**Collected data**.
------------------------------------------------------------------------
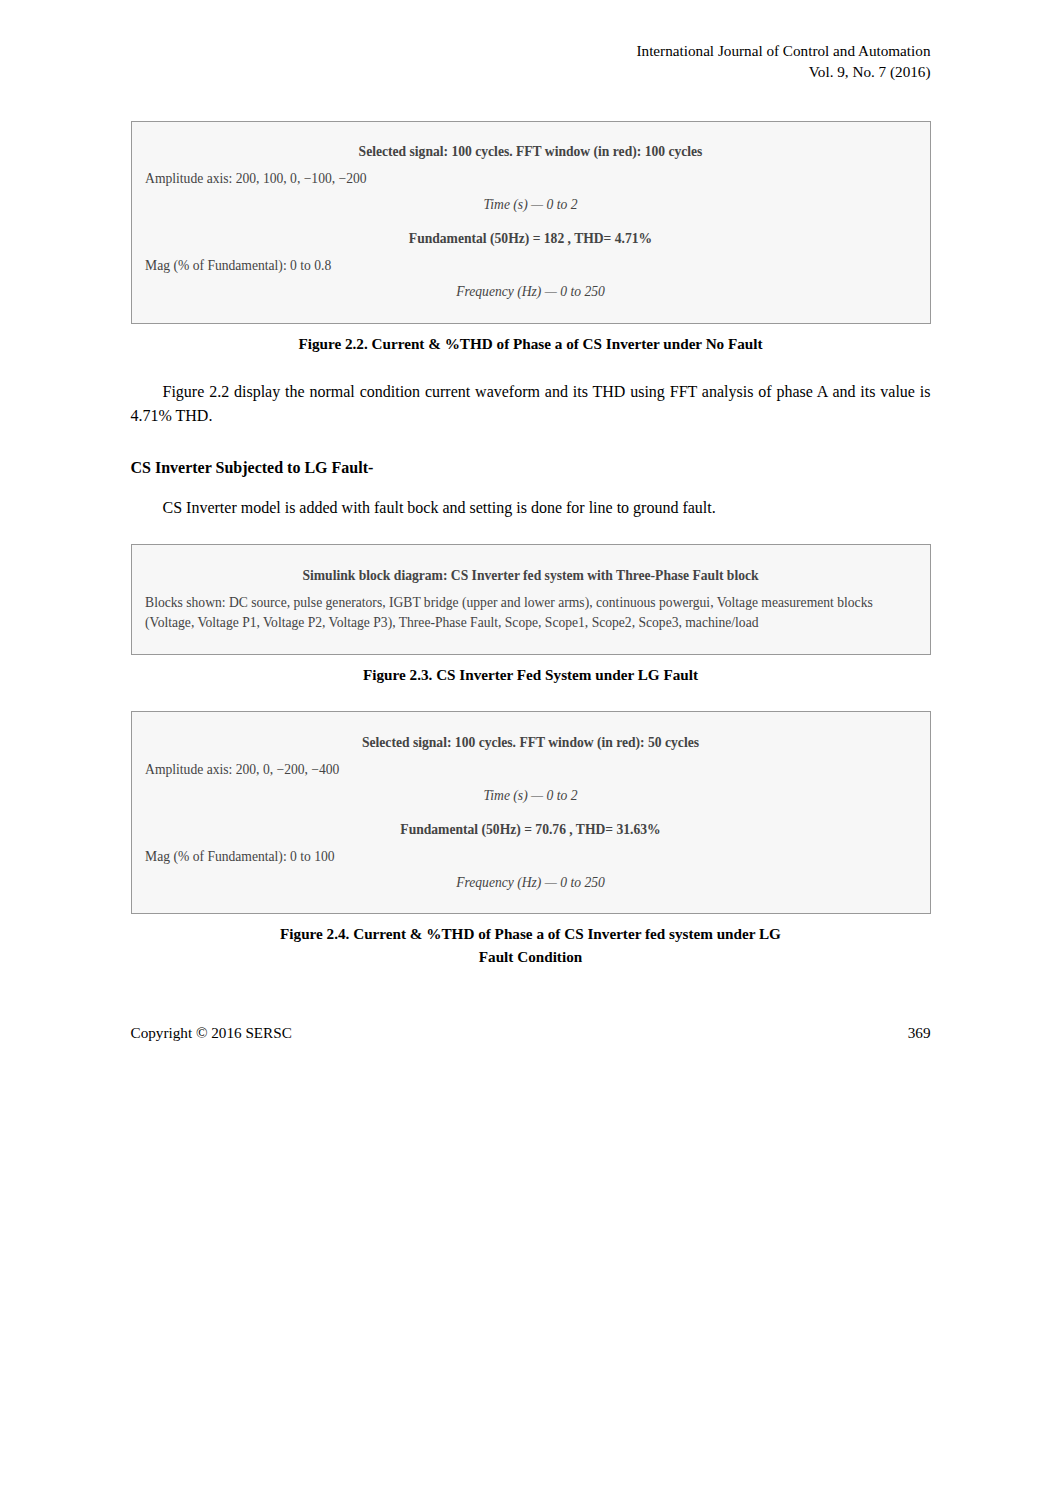International Journal of Control and Automation
Vol. 9, No. 7 (2016)
Selected signal: 100 cycles. FFT window (in red): 100 cycles
Amplitude axis: 200, 100, 0, −100, −200
Time (s) — 0 to 2
Fundamental (50Hz) = 182 , THD= 4.71%
Mag (% of Fundamental): 0 to 0.8
Frequency (Hz) — 0 to 250
Figure 2.2. Current & %THD of Phase a of CS Inverter under No Fault
Figure 2.2 display the normal condition current waveform and its THD using FFT analysis of phase A and its value is 4.71% THD.
CS Inverter Subjected to LG Fault-
CS Inverter model is added with fault bock and setting is done for line to ground fault.
Simulink block diagram: CS Inverter fed system with Three-Phase Fault block
Blocks shown: DC source, pulse generators, IGBT bridge (upper and lower arms), continuous powergui, Voltage measurement blocks (Voltage, Voltage P1, Voltage P2, Voltage P3), Three-Phase Fault, Scope, Scope1, Scope2, Scope3, machine/load
Figure 2.3. CS Inverter Fed System under LG Fault
Selected signal: 100 cycles. FFT window (in red): 50 cycles
Amplitude axis: 200, 0, −200, −400
Time (s) — 0 to 2
Fundamental (50Hz) = 70.76 , THD= 31.63%
Mag (% of Fundamental): 0 to 100
Frequency (Hz) — 0 to 250
Figure 2.4. Current & %THD of Phase a of CS Inverter fed system under LG
Fault Condition
Copyright © 2016 SERSC 369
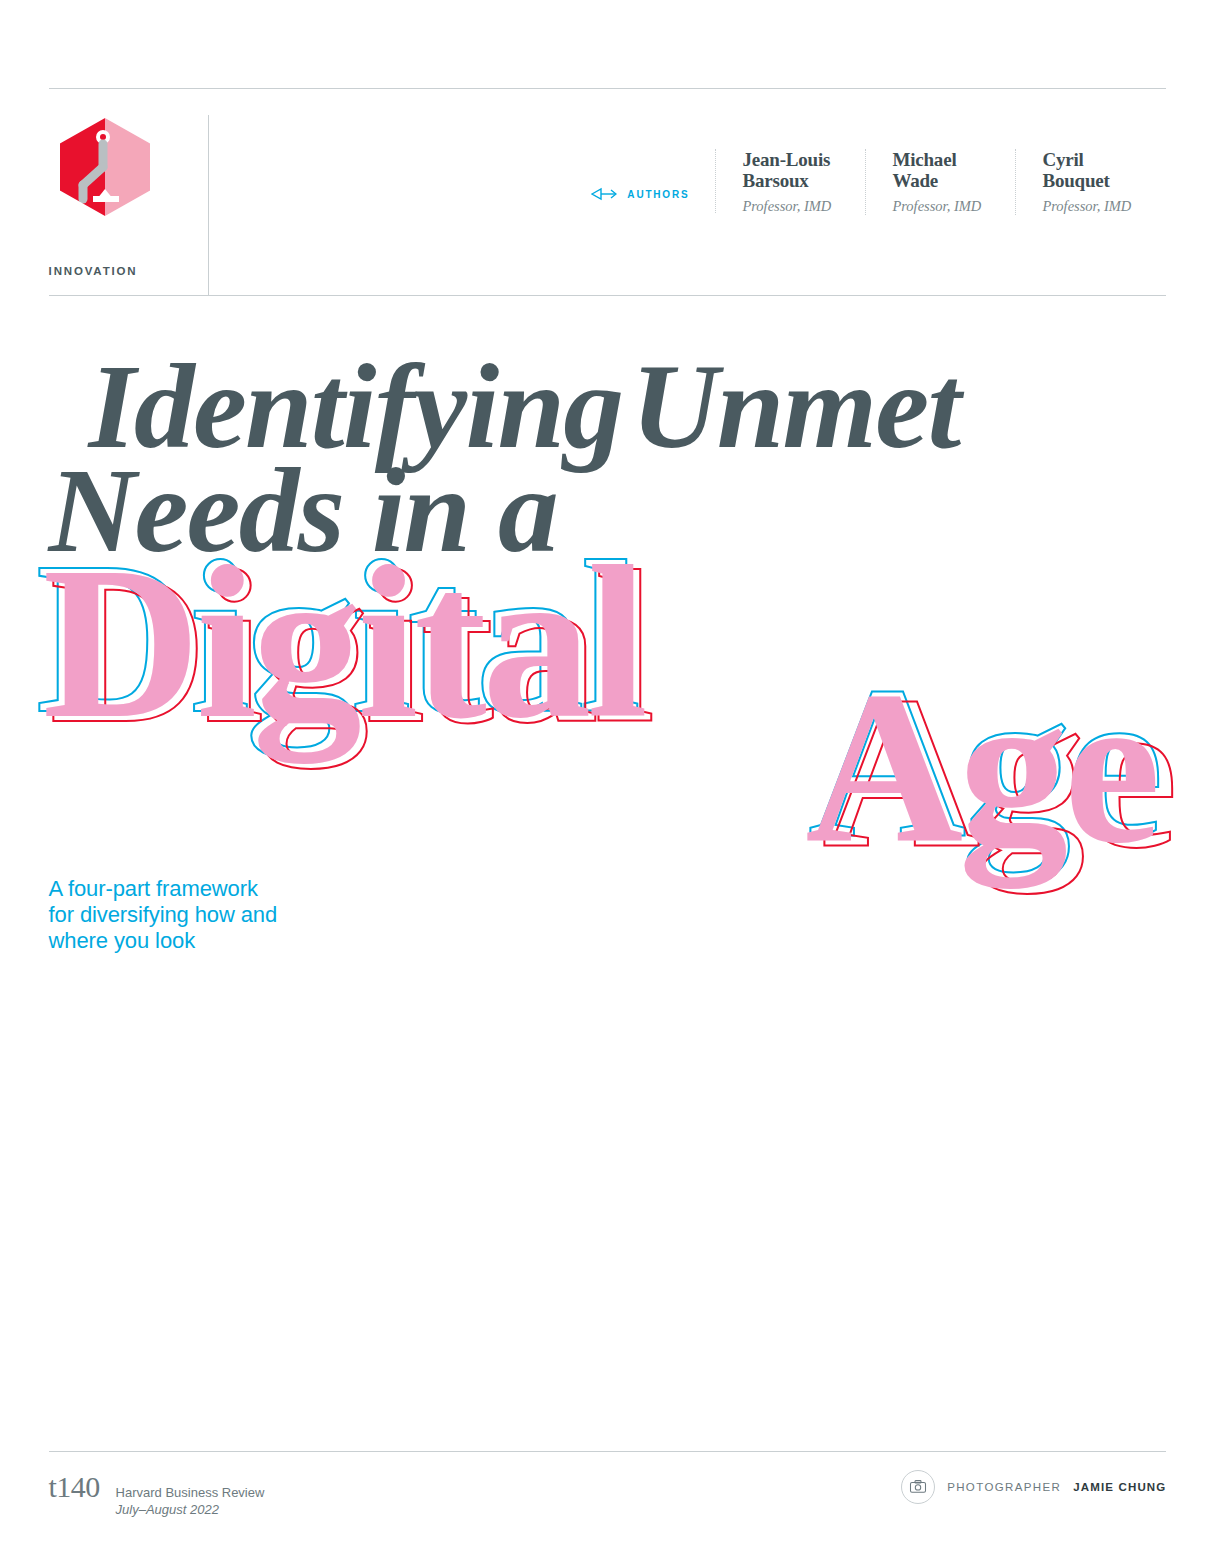Innovation
Authors
Jean-Louis
Barsoux
Professor, IMD
Michael
Wade
Professor, IMD
Cyril
Bouquet
Professor, IMD
Identifying Unmet Needs in a Digital Digital Digital Age Age Age
A four-part framework
for diversifying how and
where you look
t140
Harvard Business Review
July–August 2022
Photographer Jamie Chung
------------------------------------------------------------------------
**Work item**. Only the lines from the start of the records to the line with "Blocks shown: DC" belong in the copy. Print them exactly, minus pictures.

**Answer for this exercise**.
International Journal of Control and Automation
Vol. 9, No. 7 (2016)
Selected signal: 100 cycles. FFT window (in red): 100 cycles
Amplitude axis: 200, 100, 0, −100, −200
Time (s) — 0 to 2
Fundamental (50Hz) = 182 , THD= 4.71%
Mag (% of Fundamental): 0 to 0.8
Frequency (Hz) — 0 to 250
Figure 2.2. Current & %THD of Phase a of CS Inverter under No Fault
Figure 2.2 display the normal condition current waveform and its THD using FFT analysis of phase A and its value is 4.71% THD.
CS Inverter Subjected to LG Fault-
CS Inverter model is added with fault bock and setting is done for line to ground fault.
Simulink block diagram: CS Inverter fed system with Three-Phase Fault block
Blocks shown: DC source, pulse generators, IGBT bridge (upper and lower arms), continuous powergui, Voltage measurement blocks (Voltage, Voltage P1, Voltage P2, Voltage P3), Three-Phase Fault, Scope, Scope1, Scope2, Scope3, machine/load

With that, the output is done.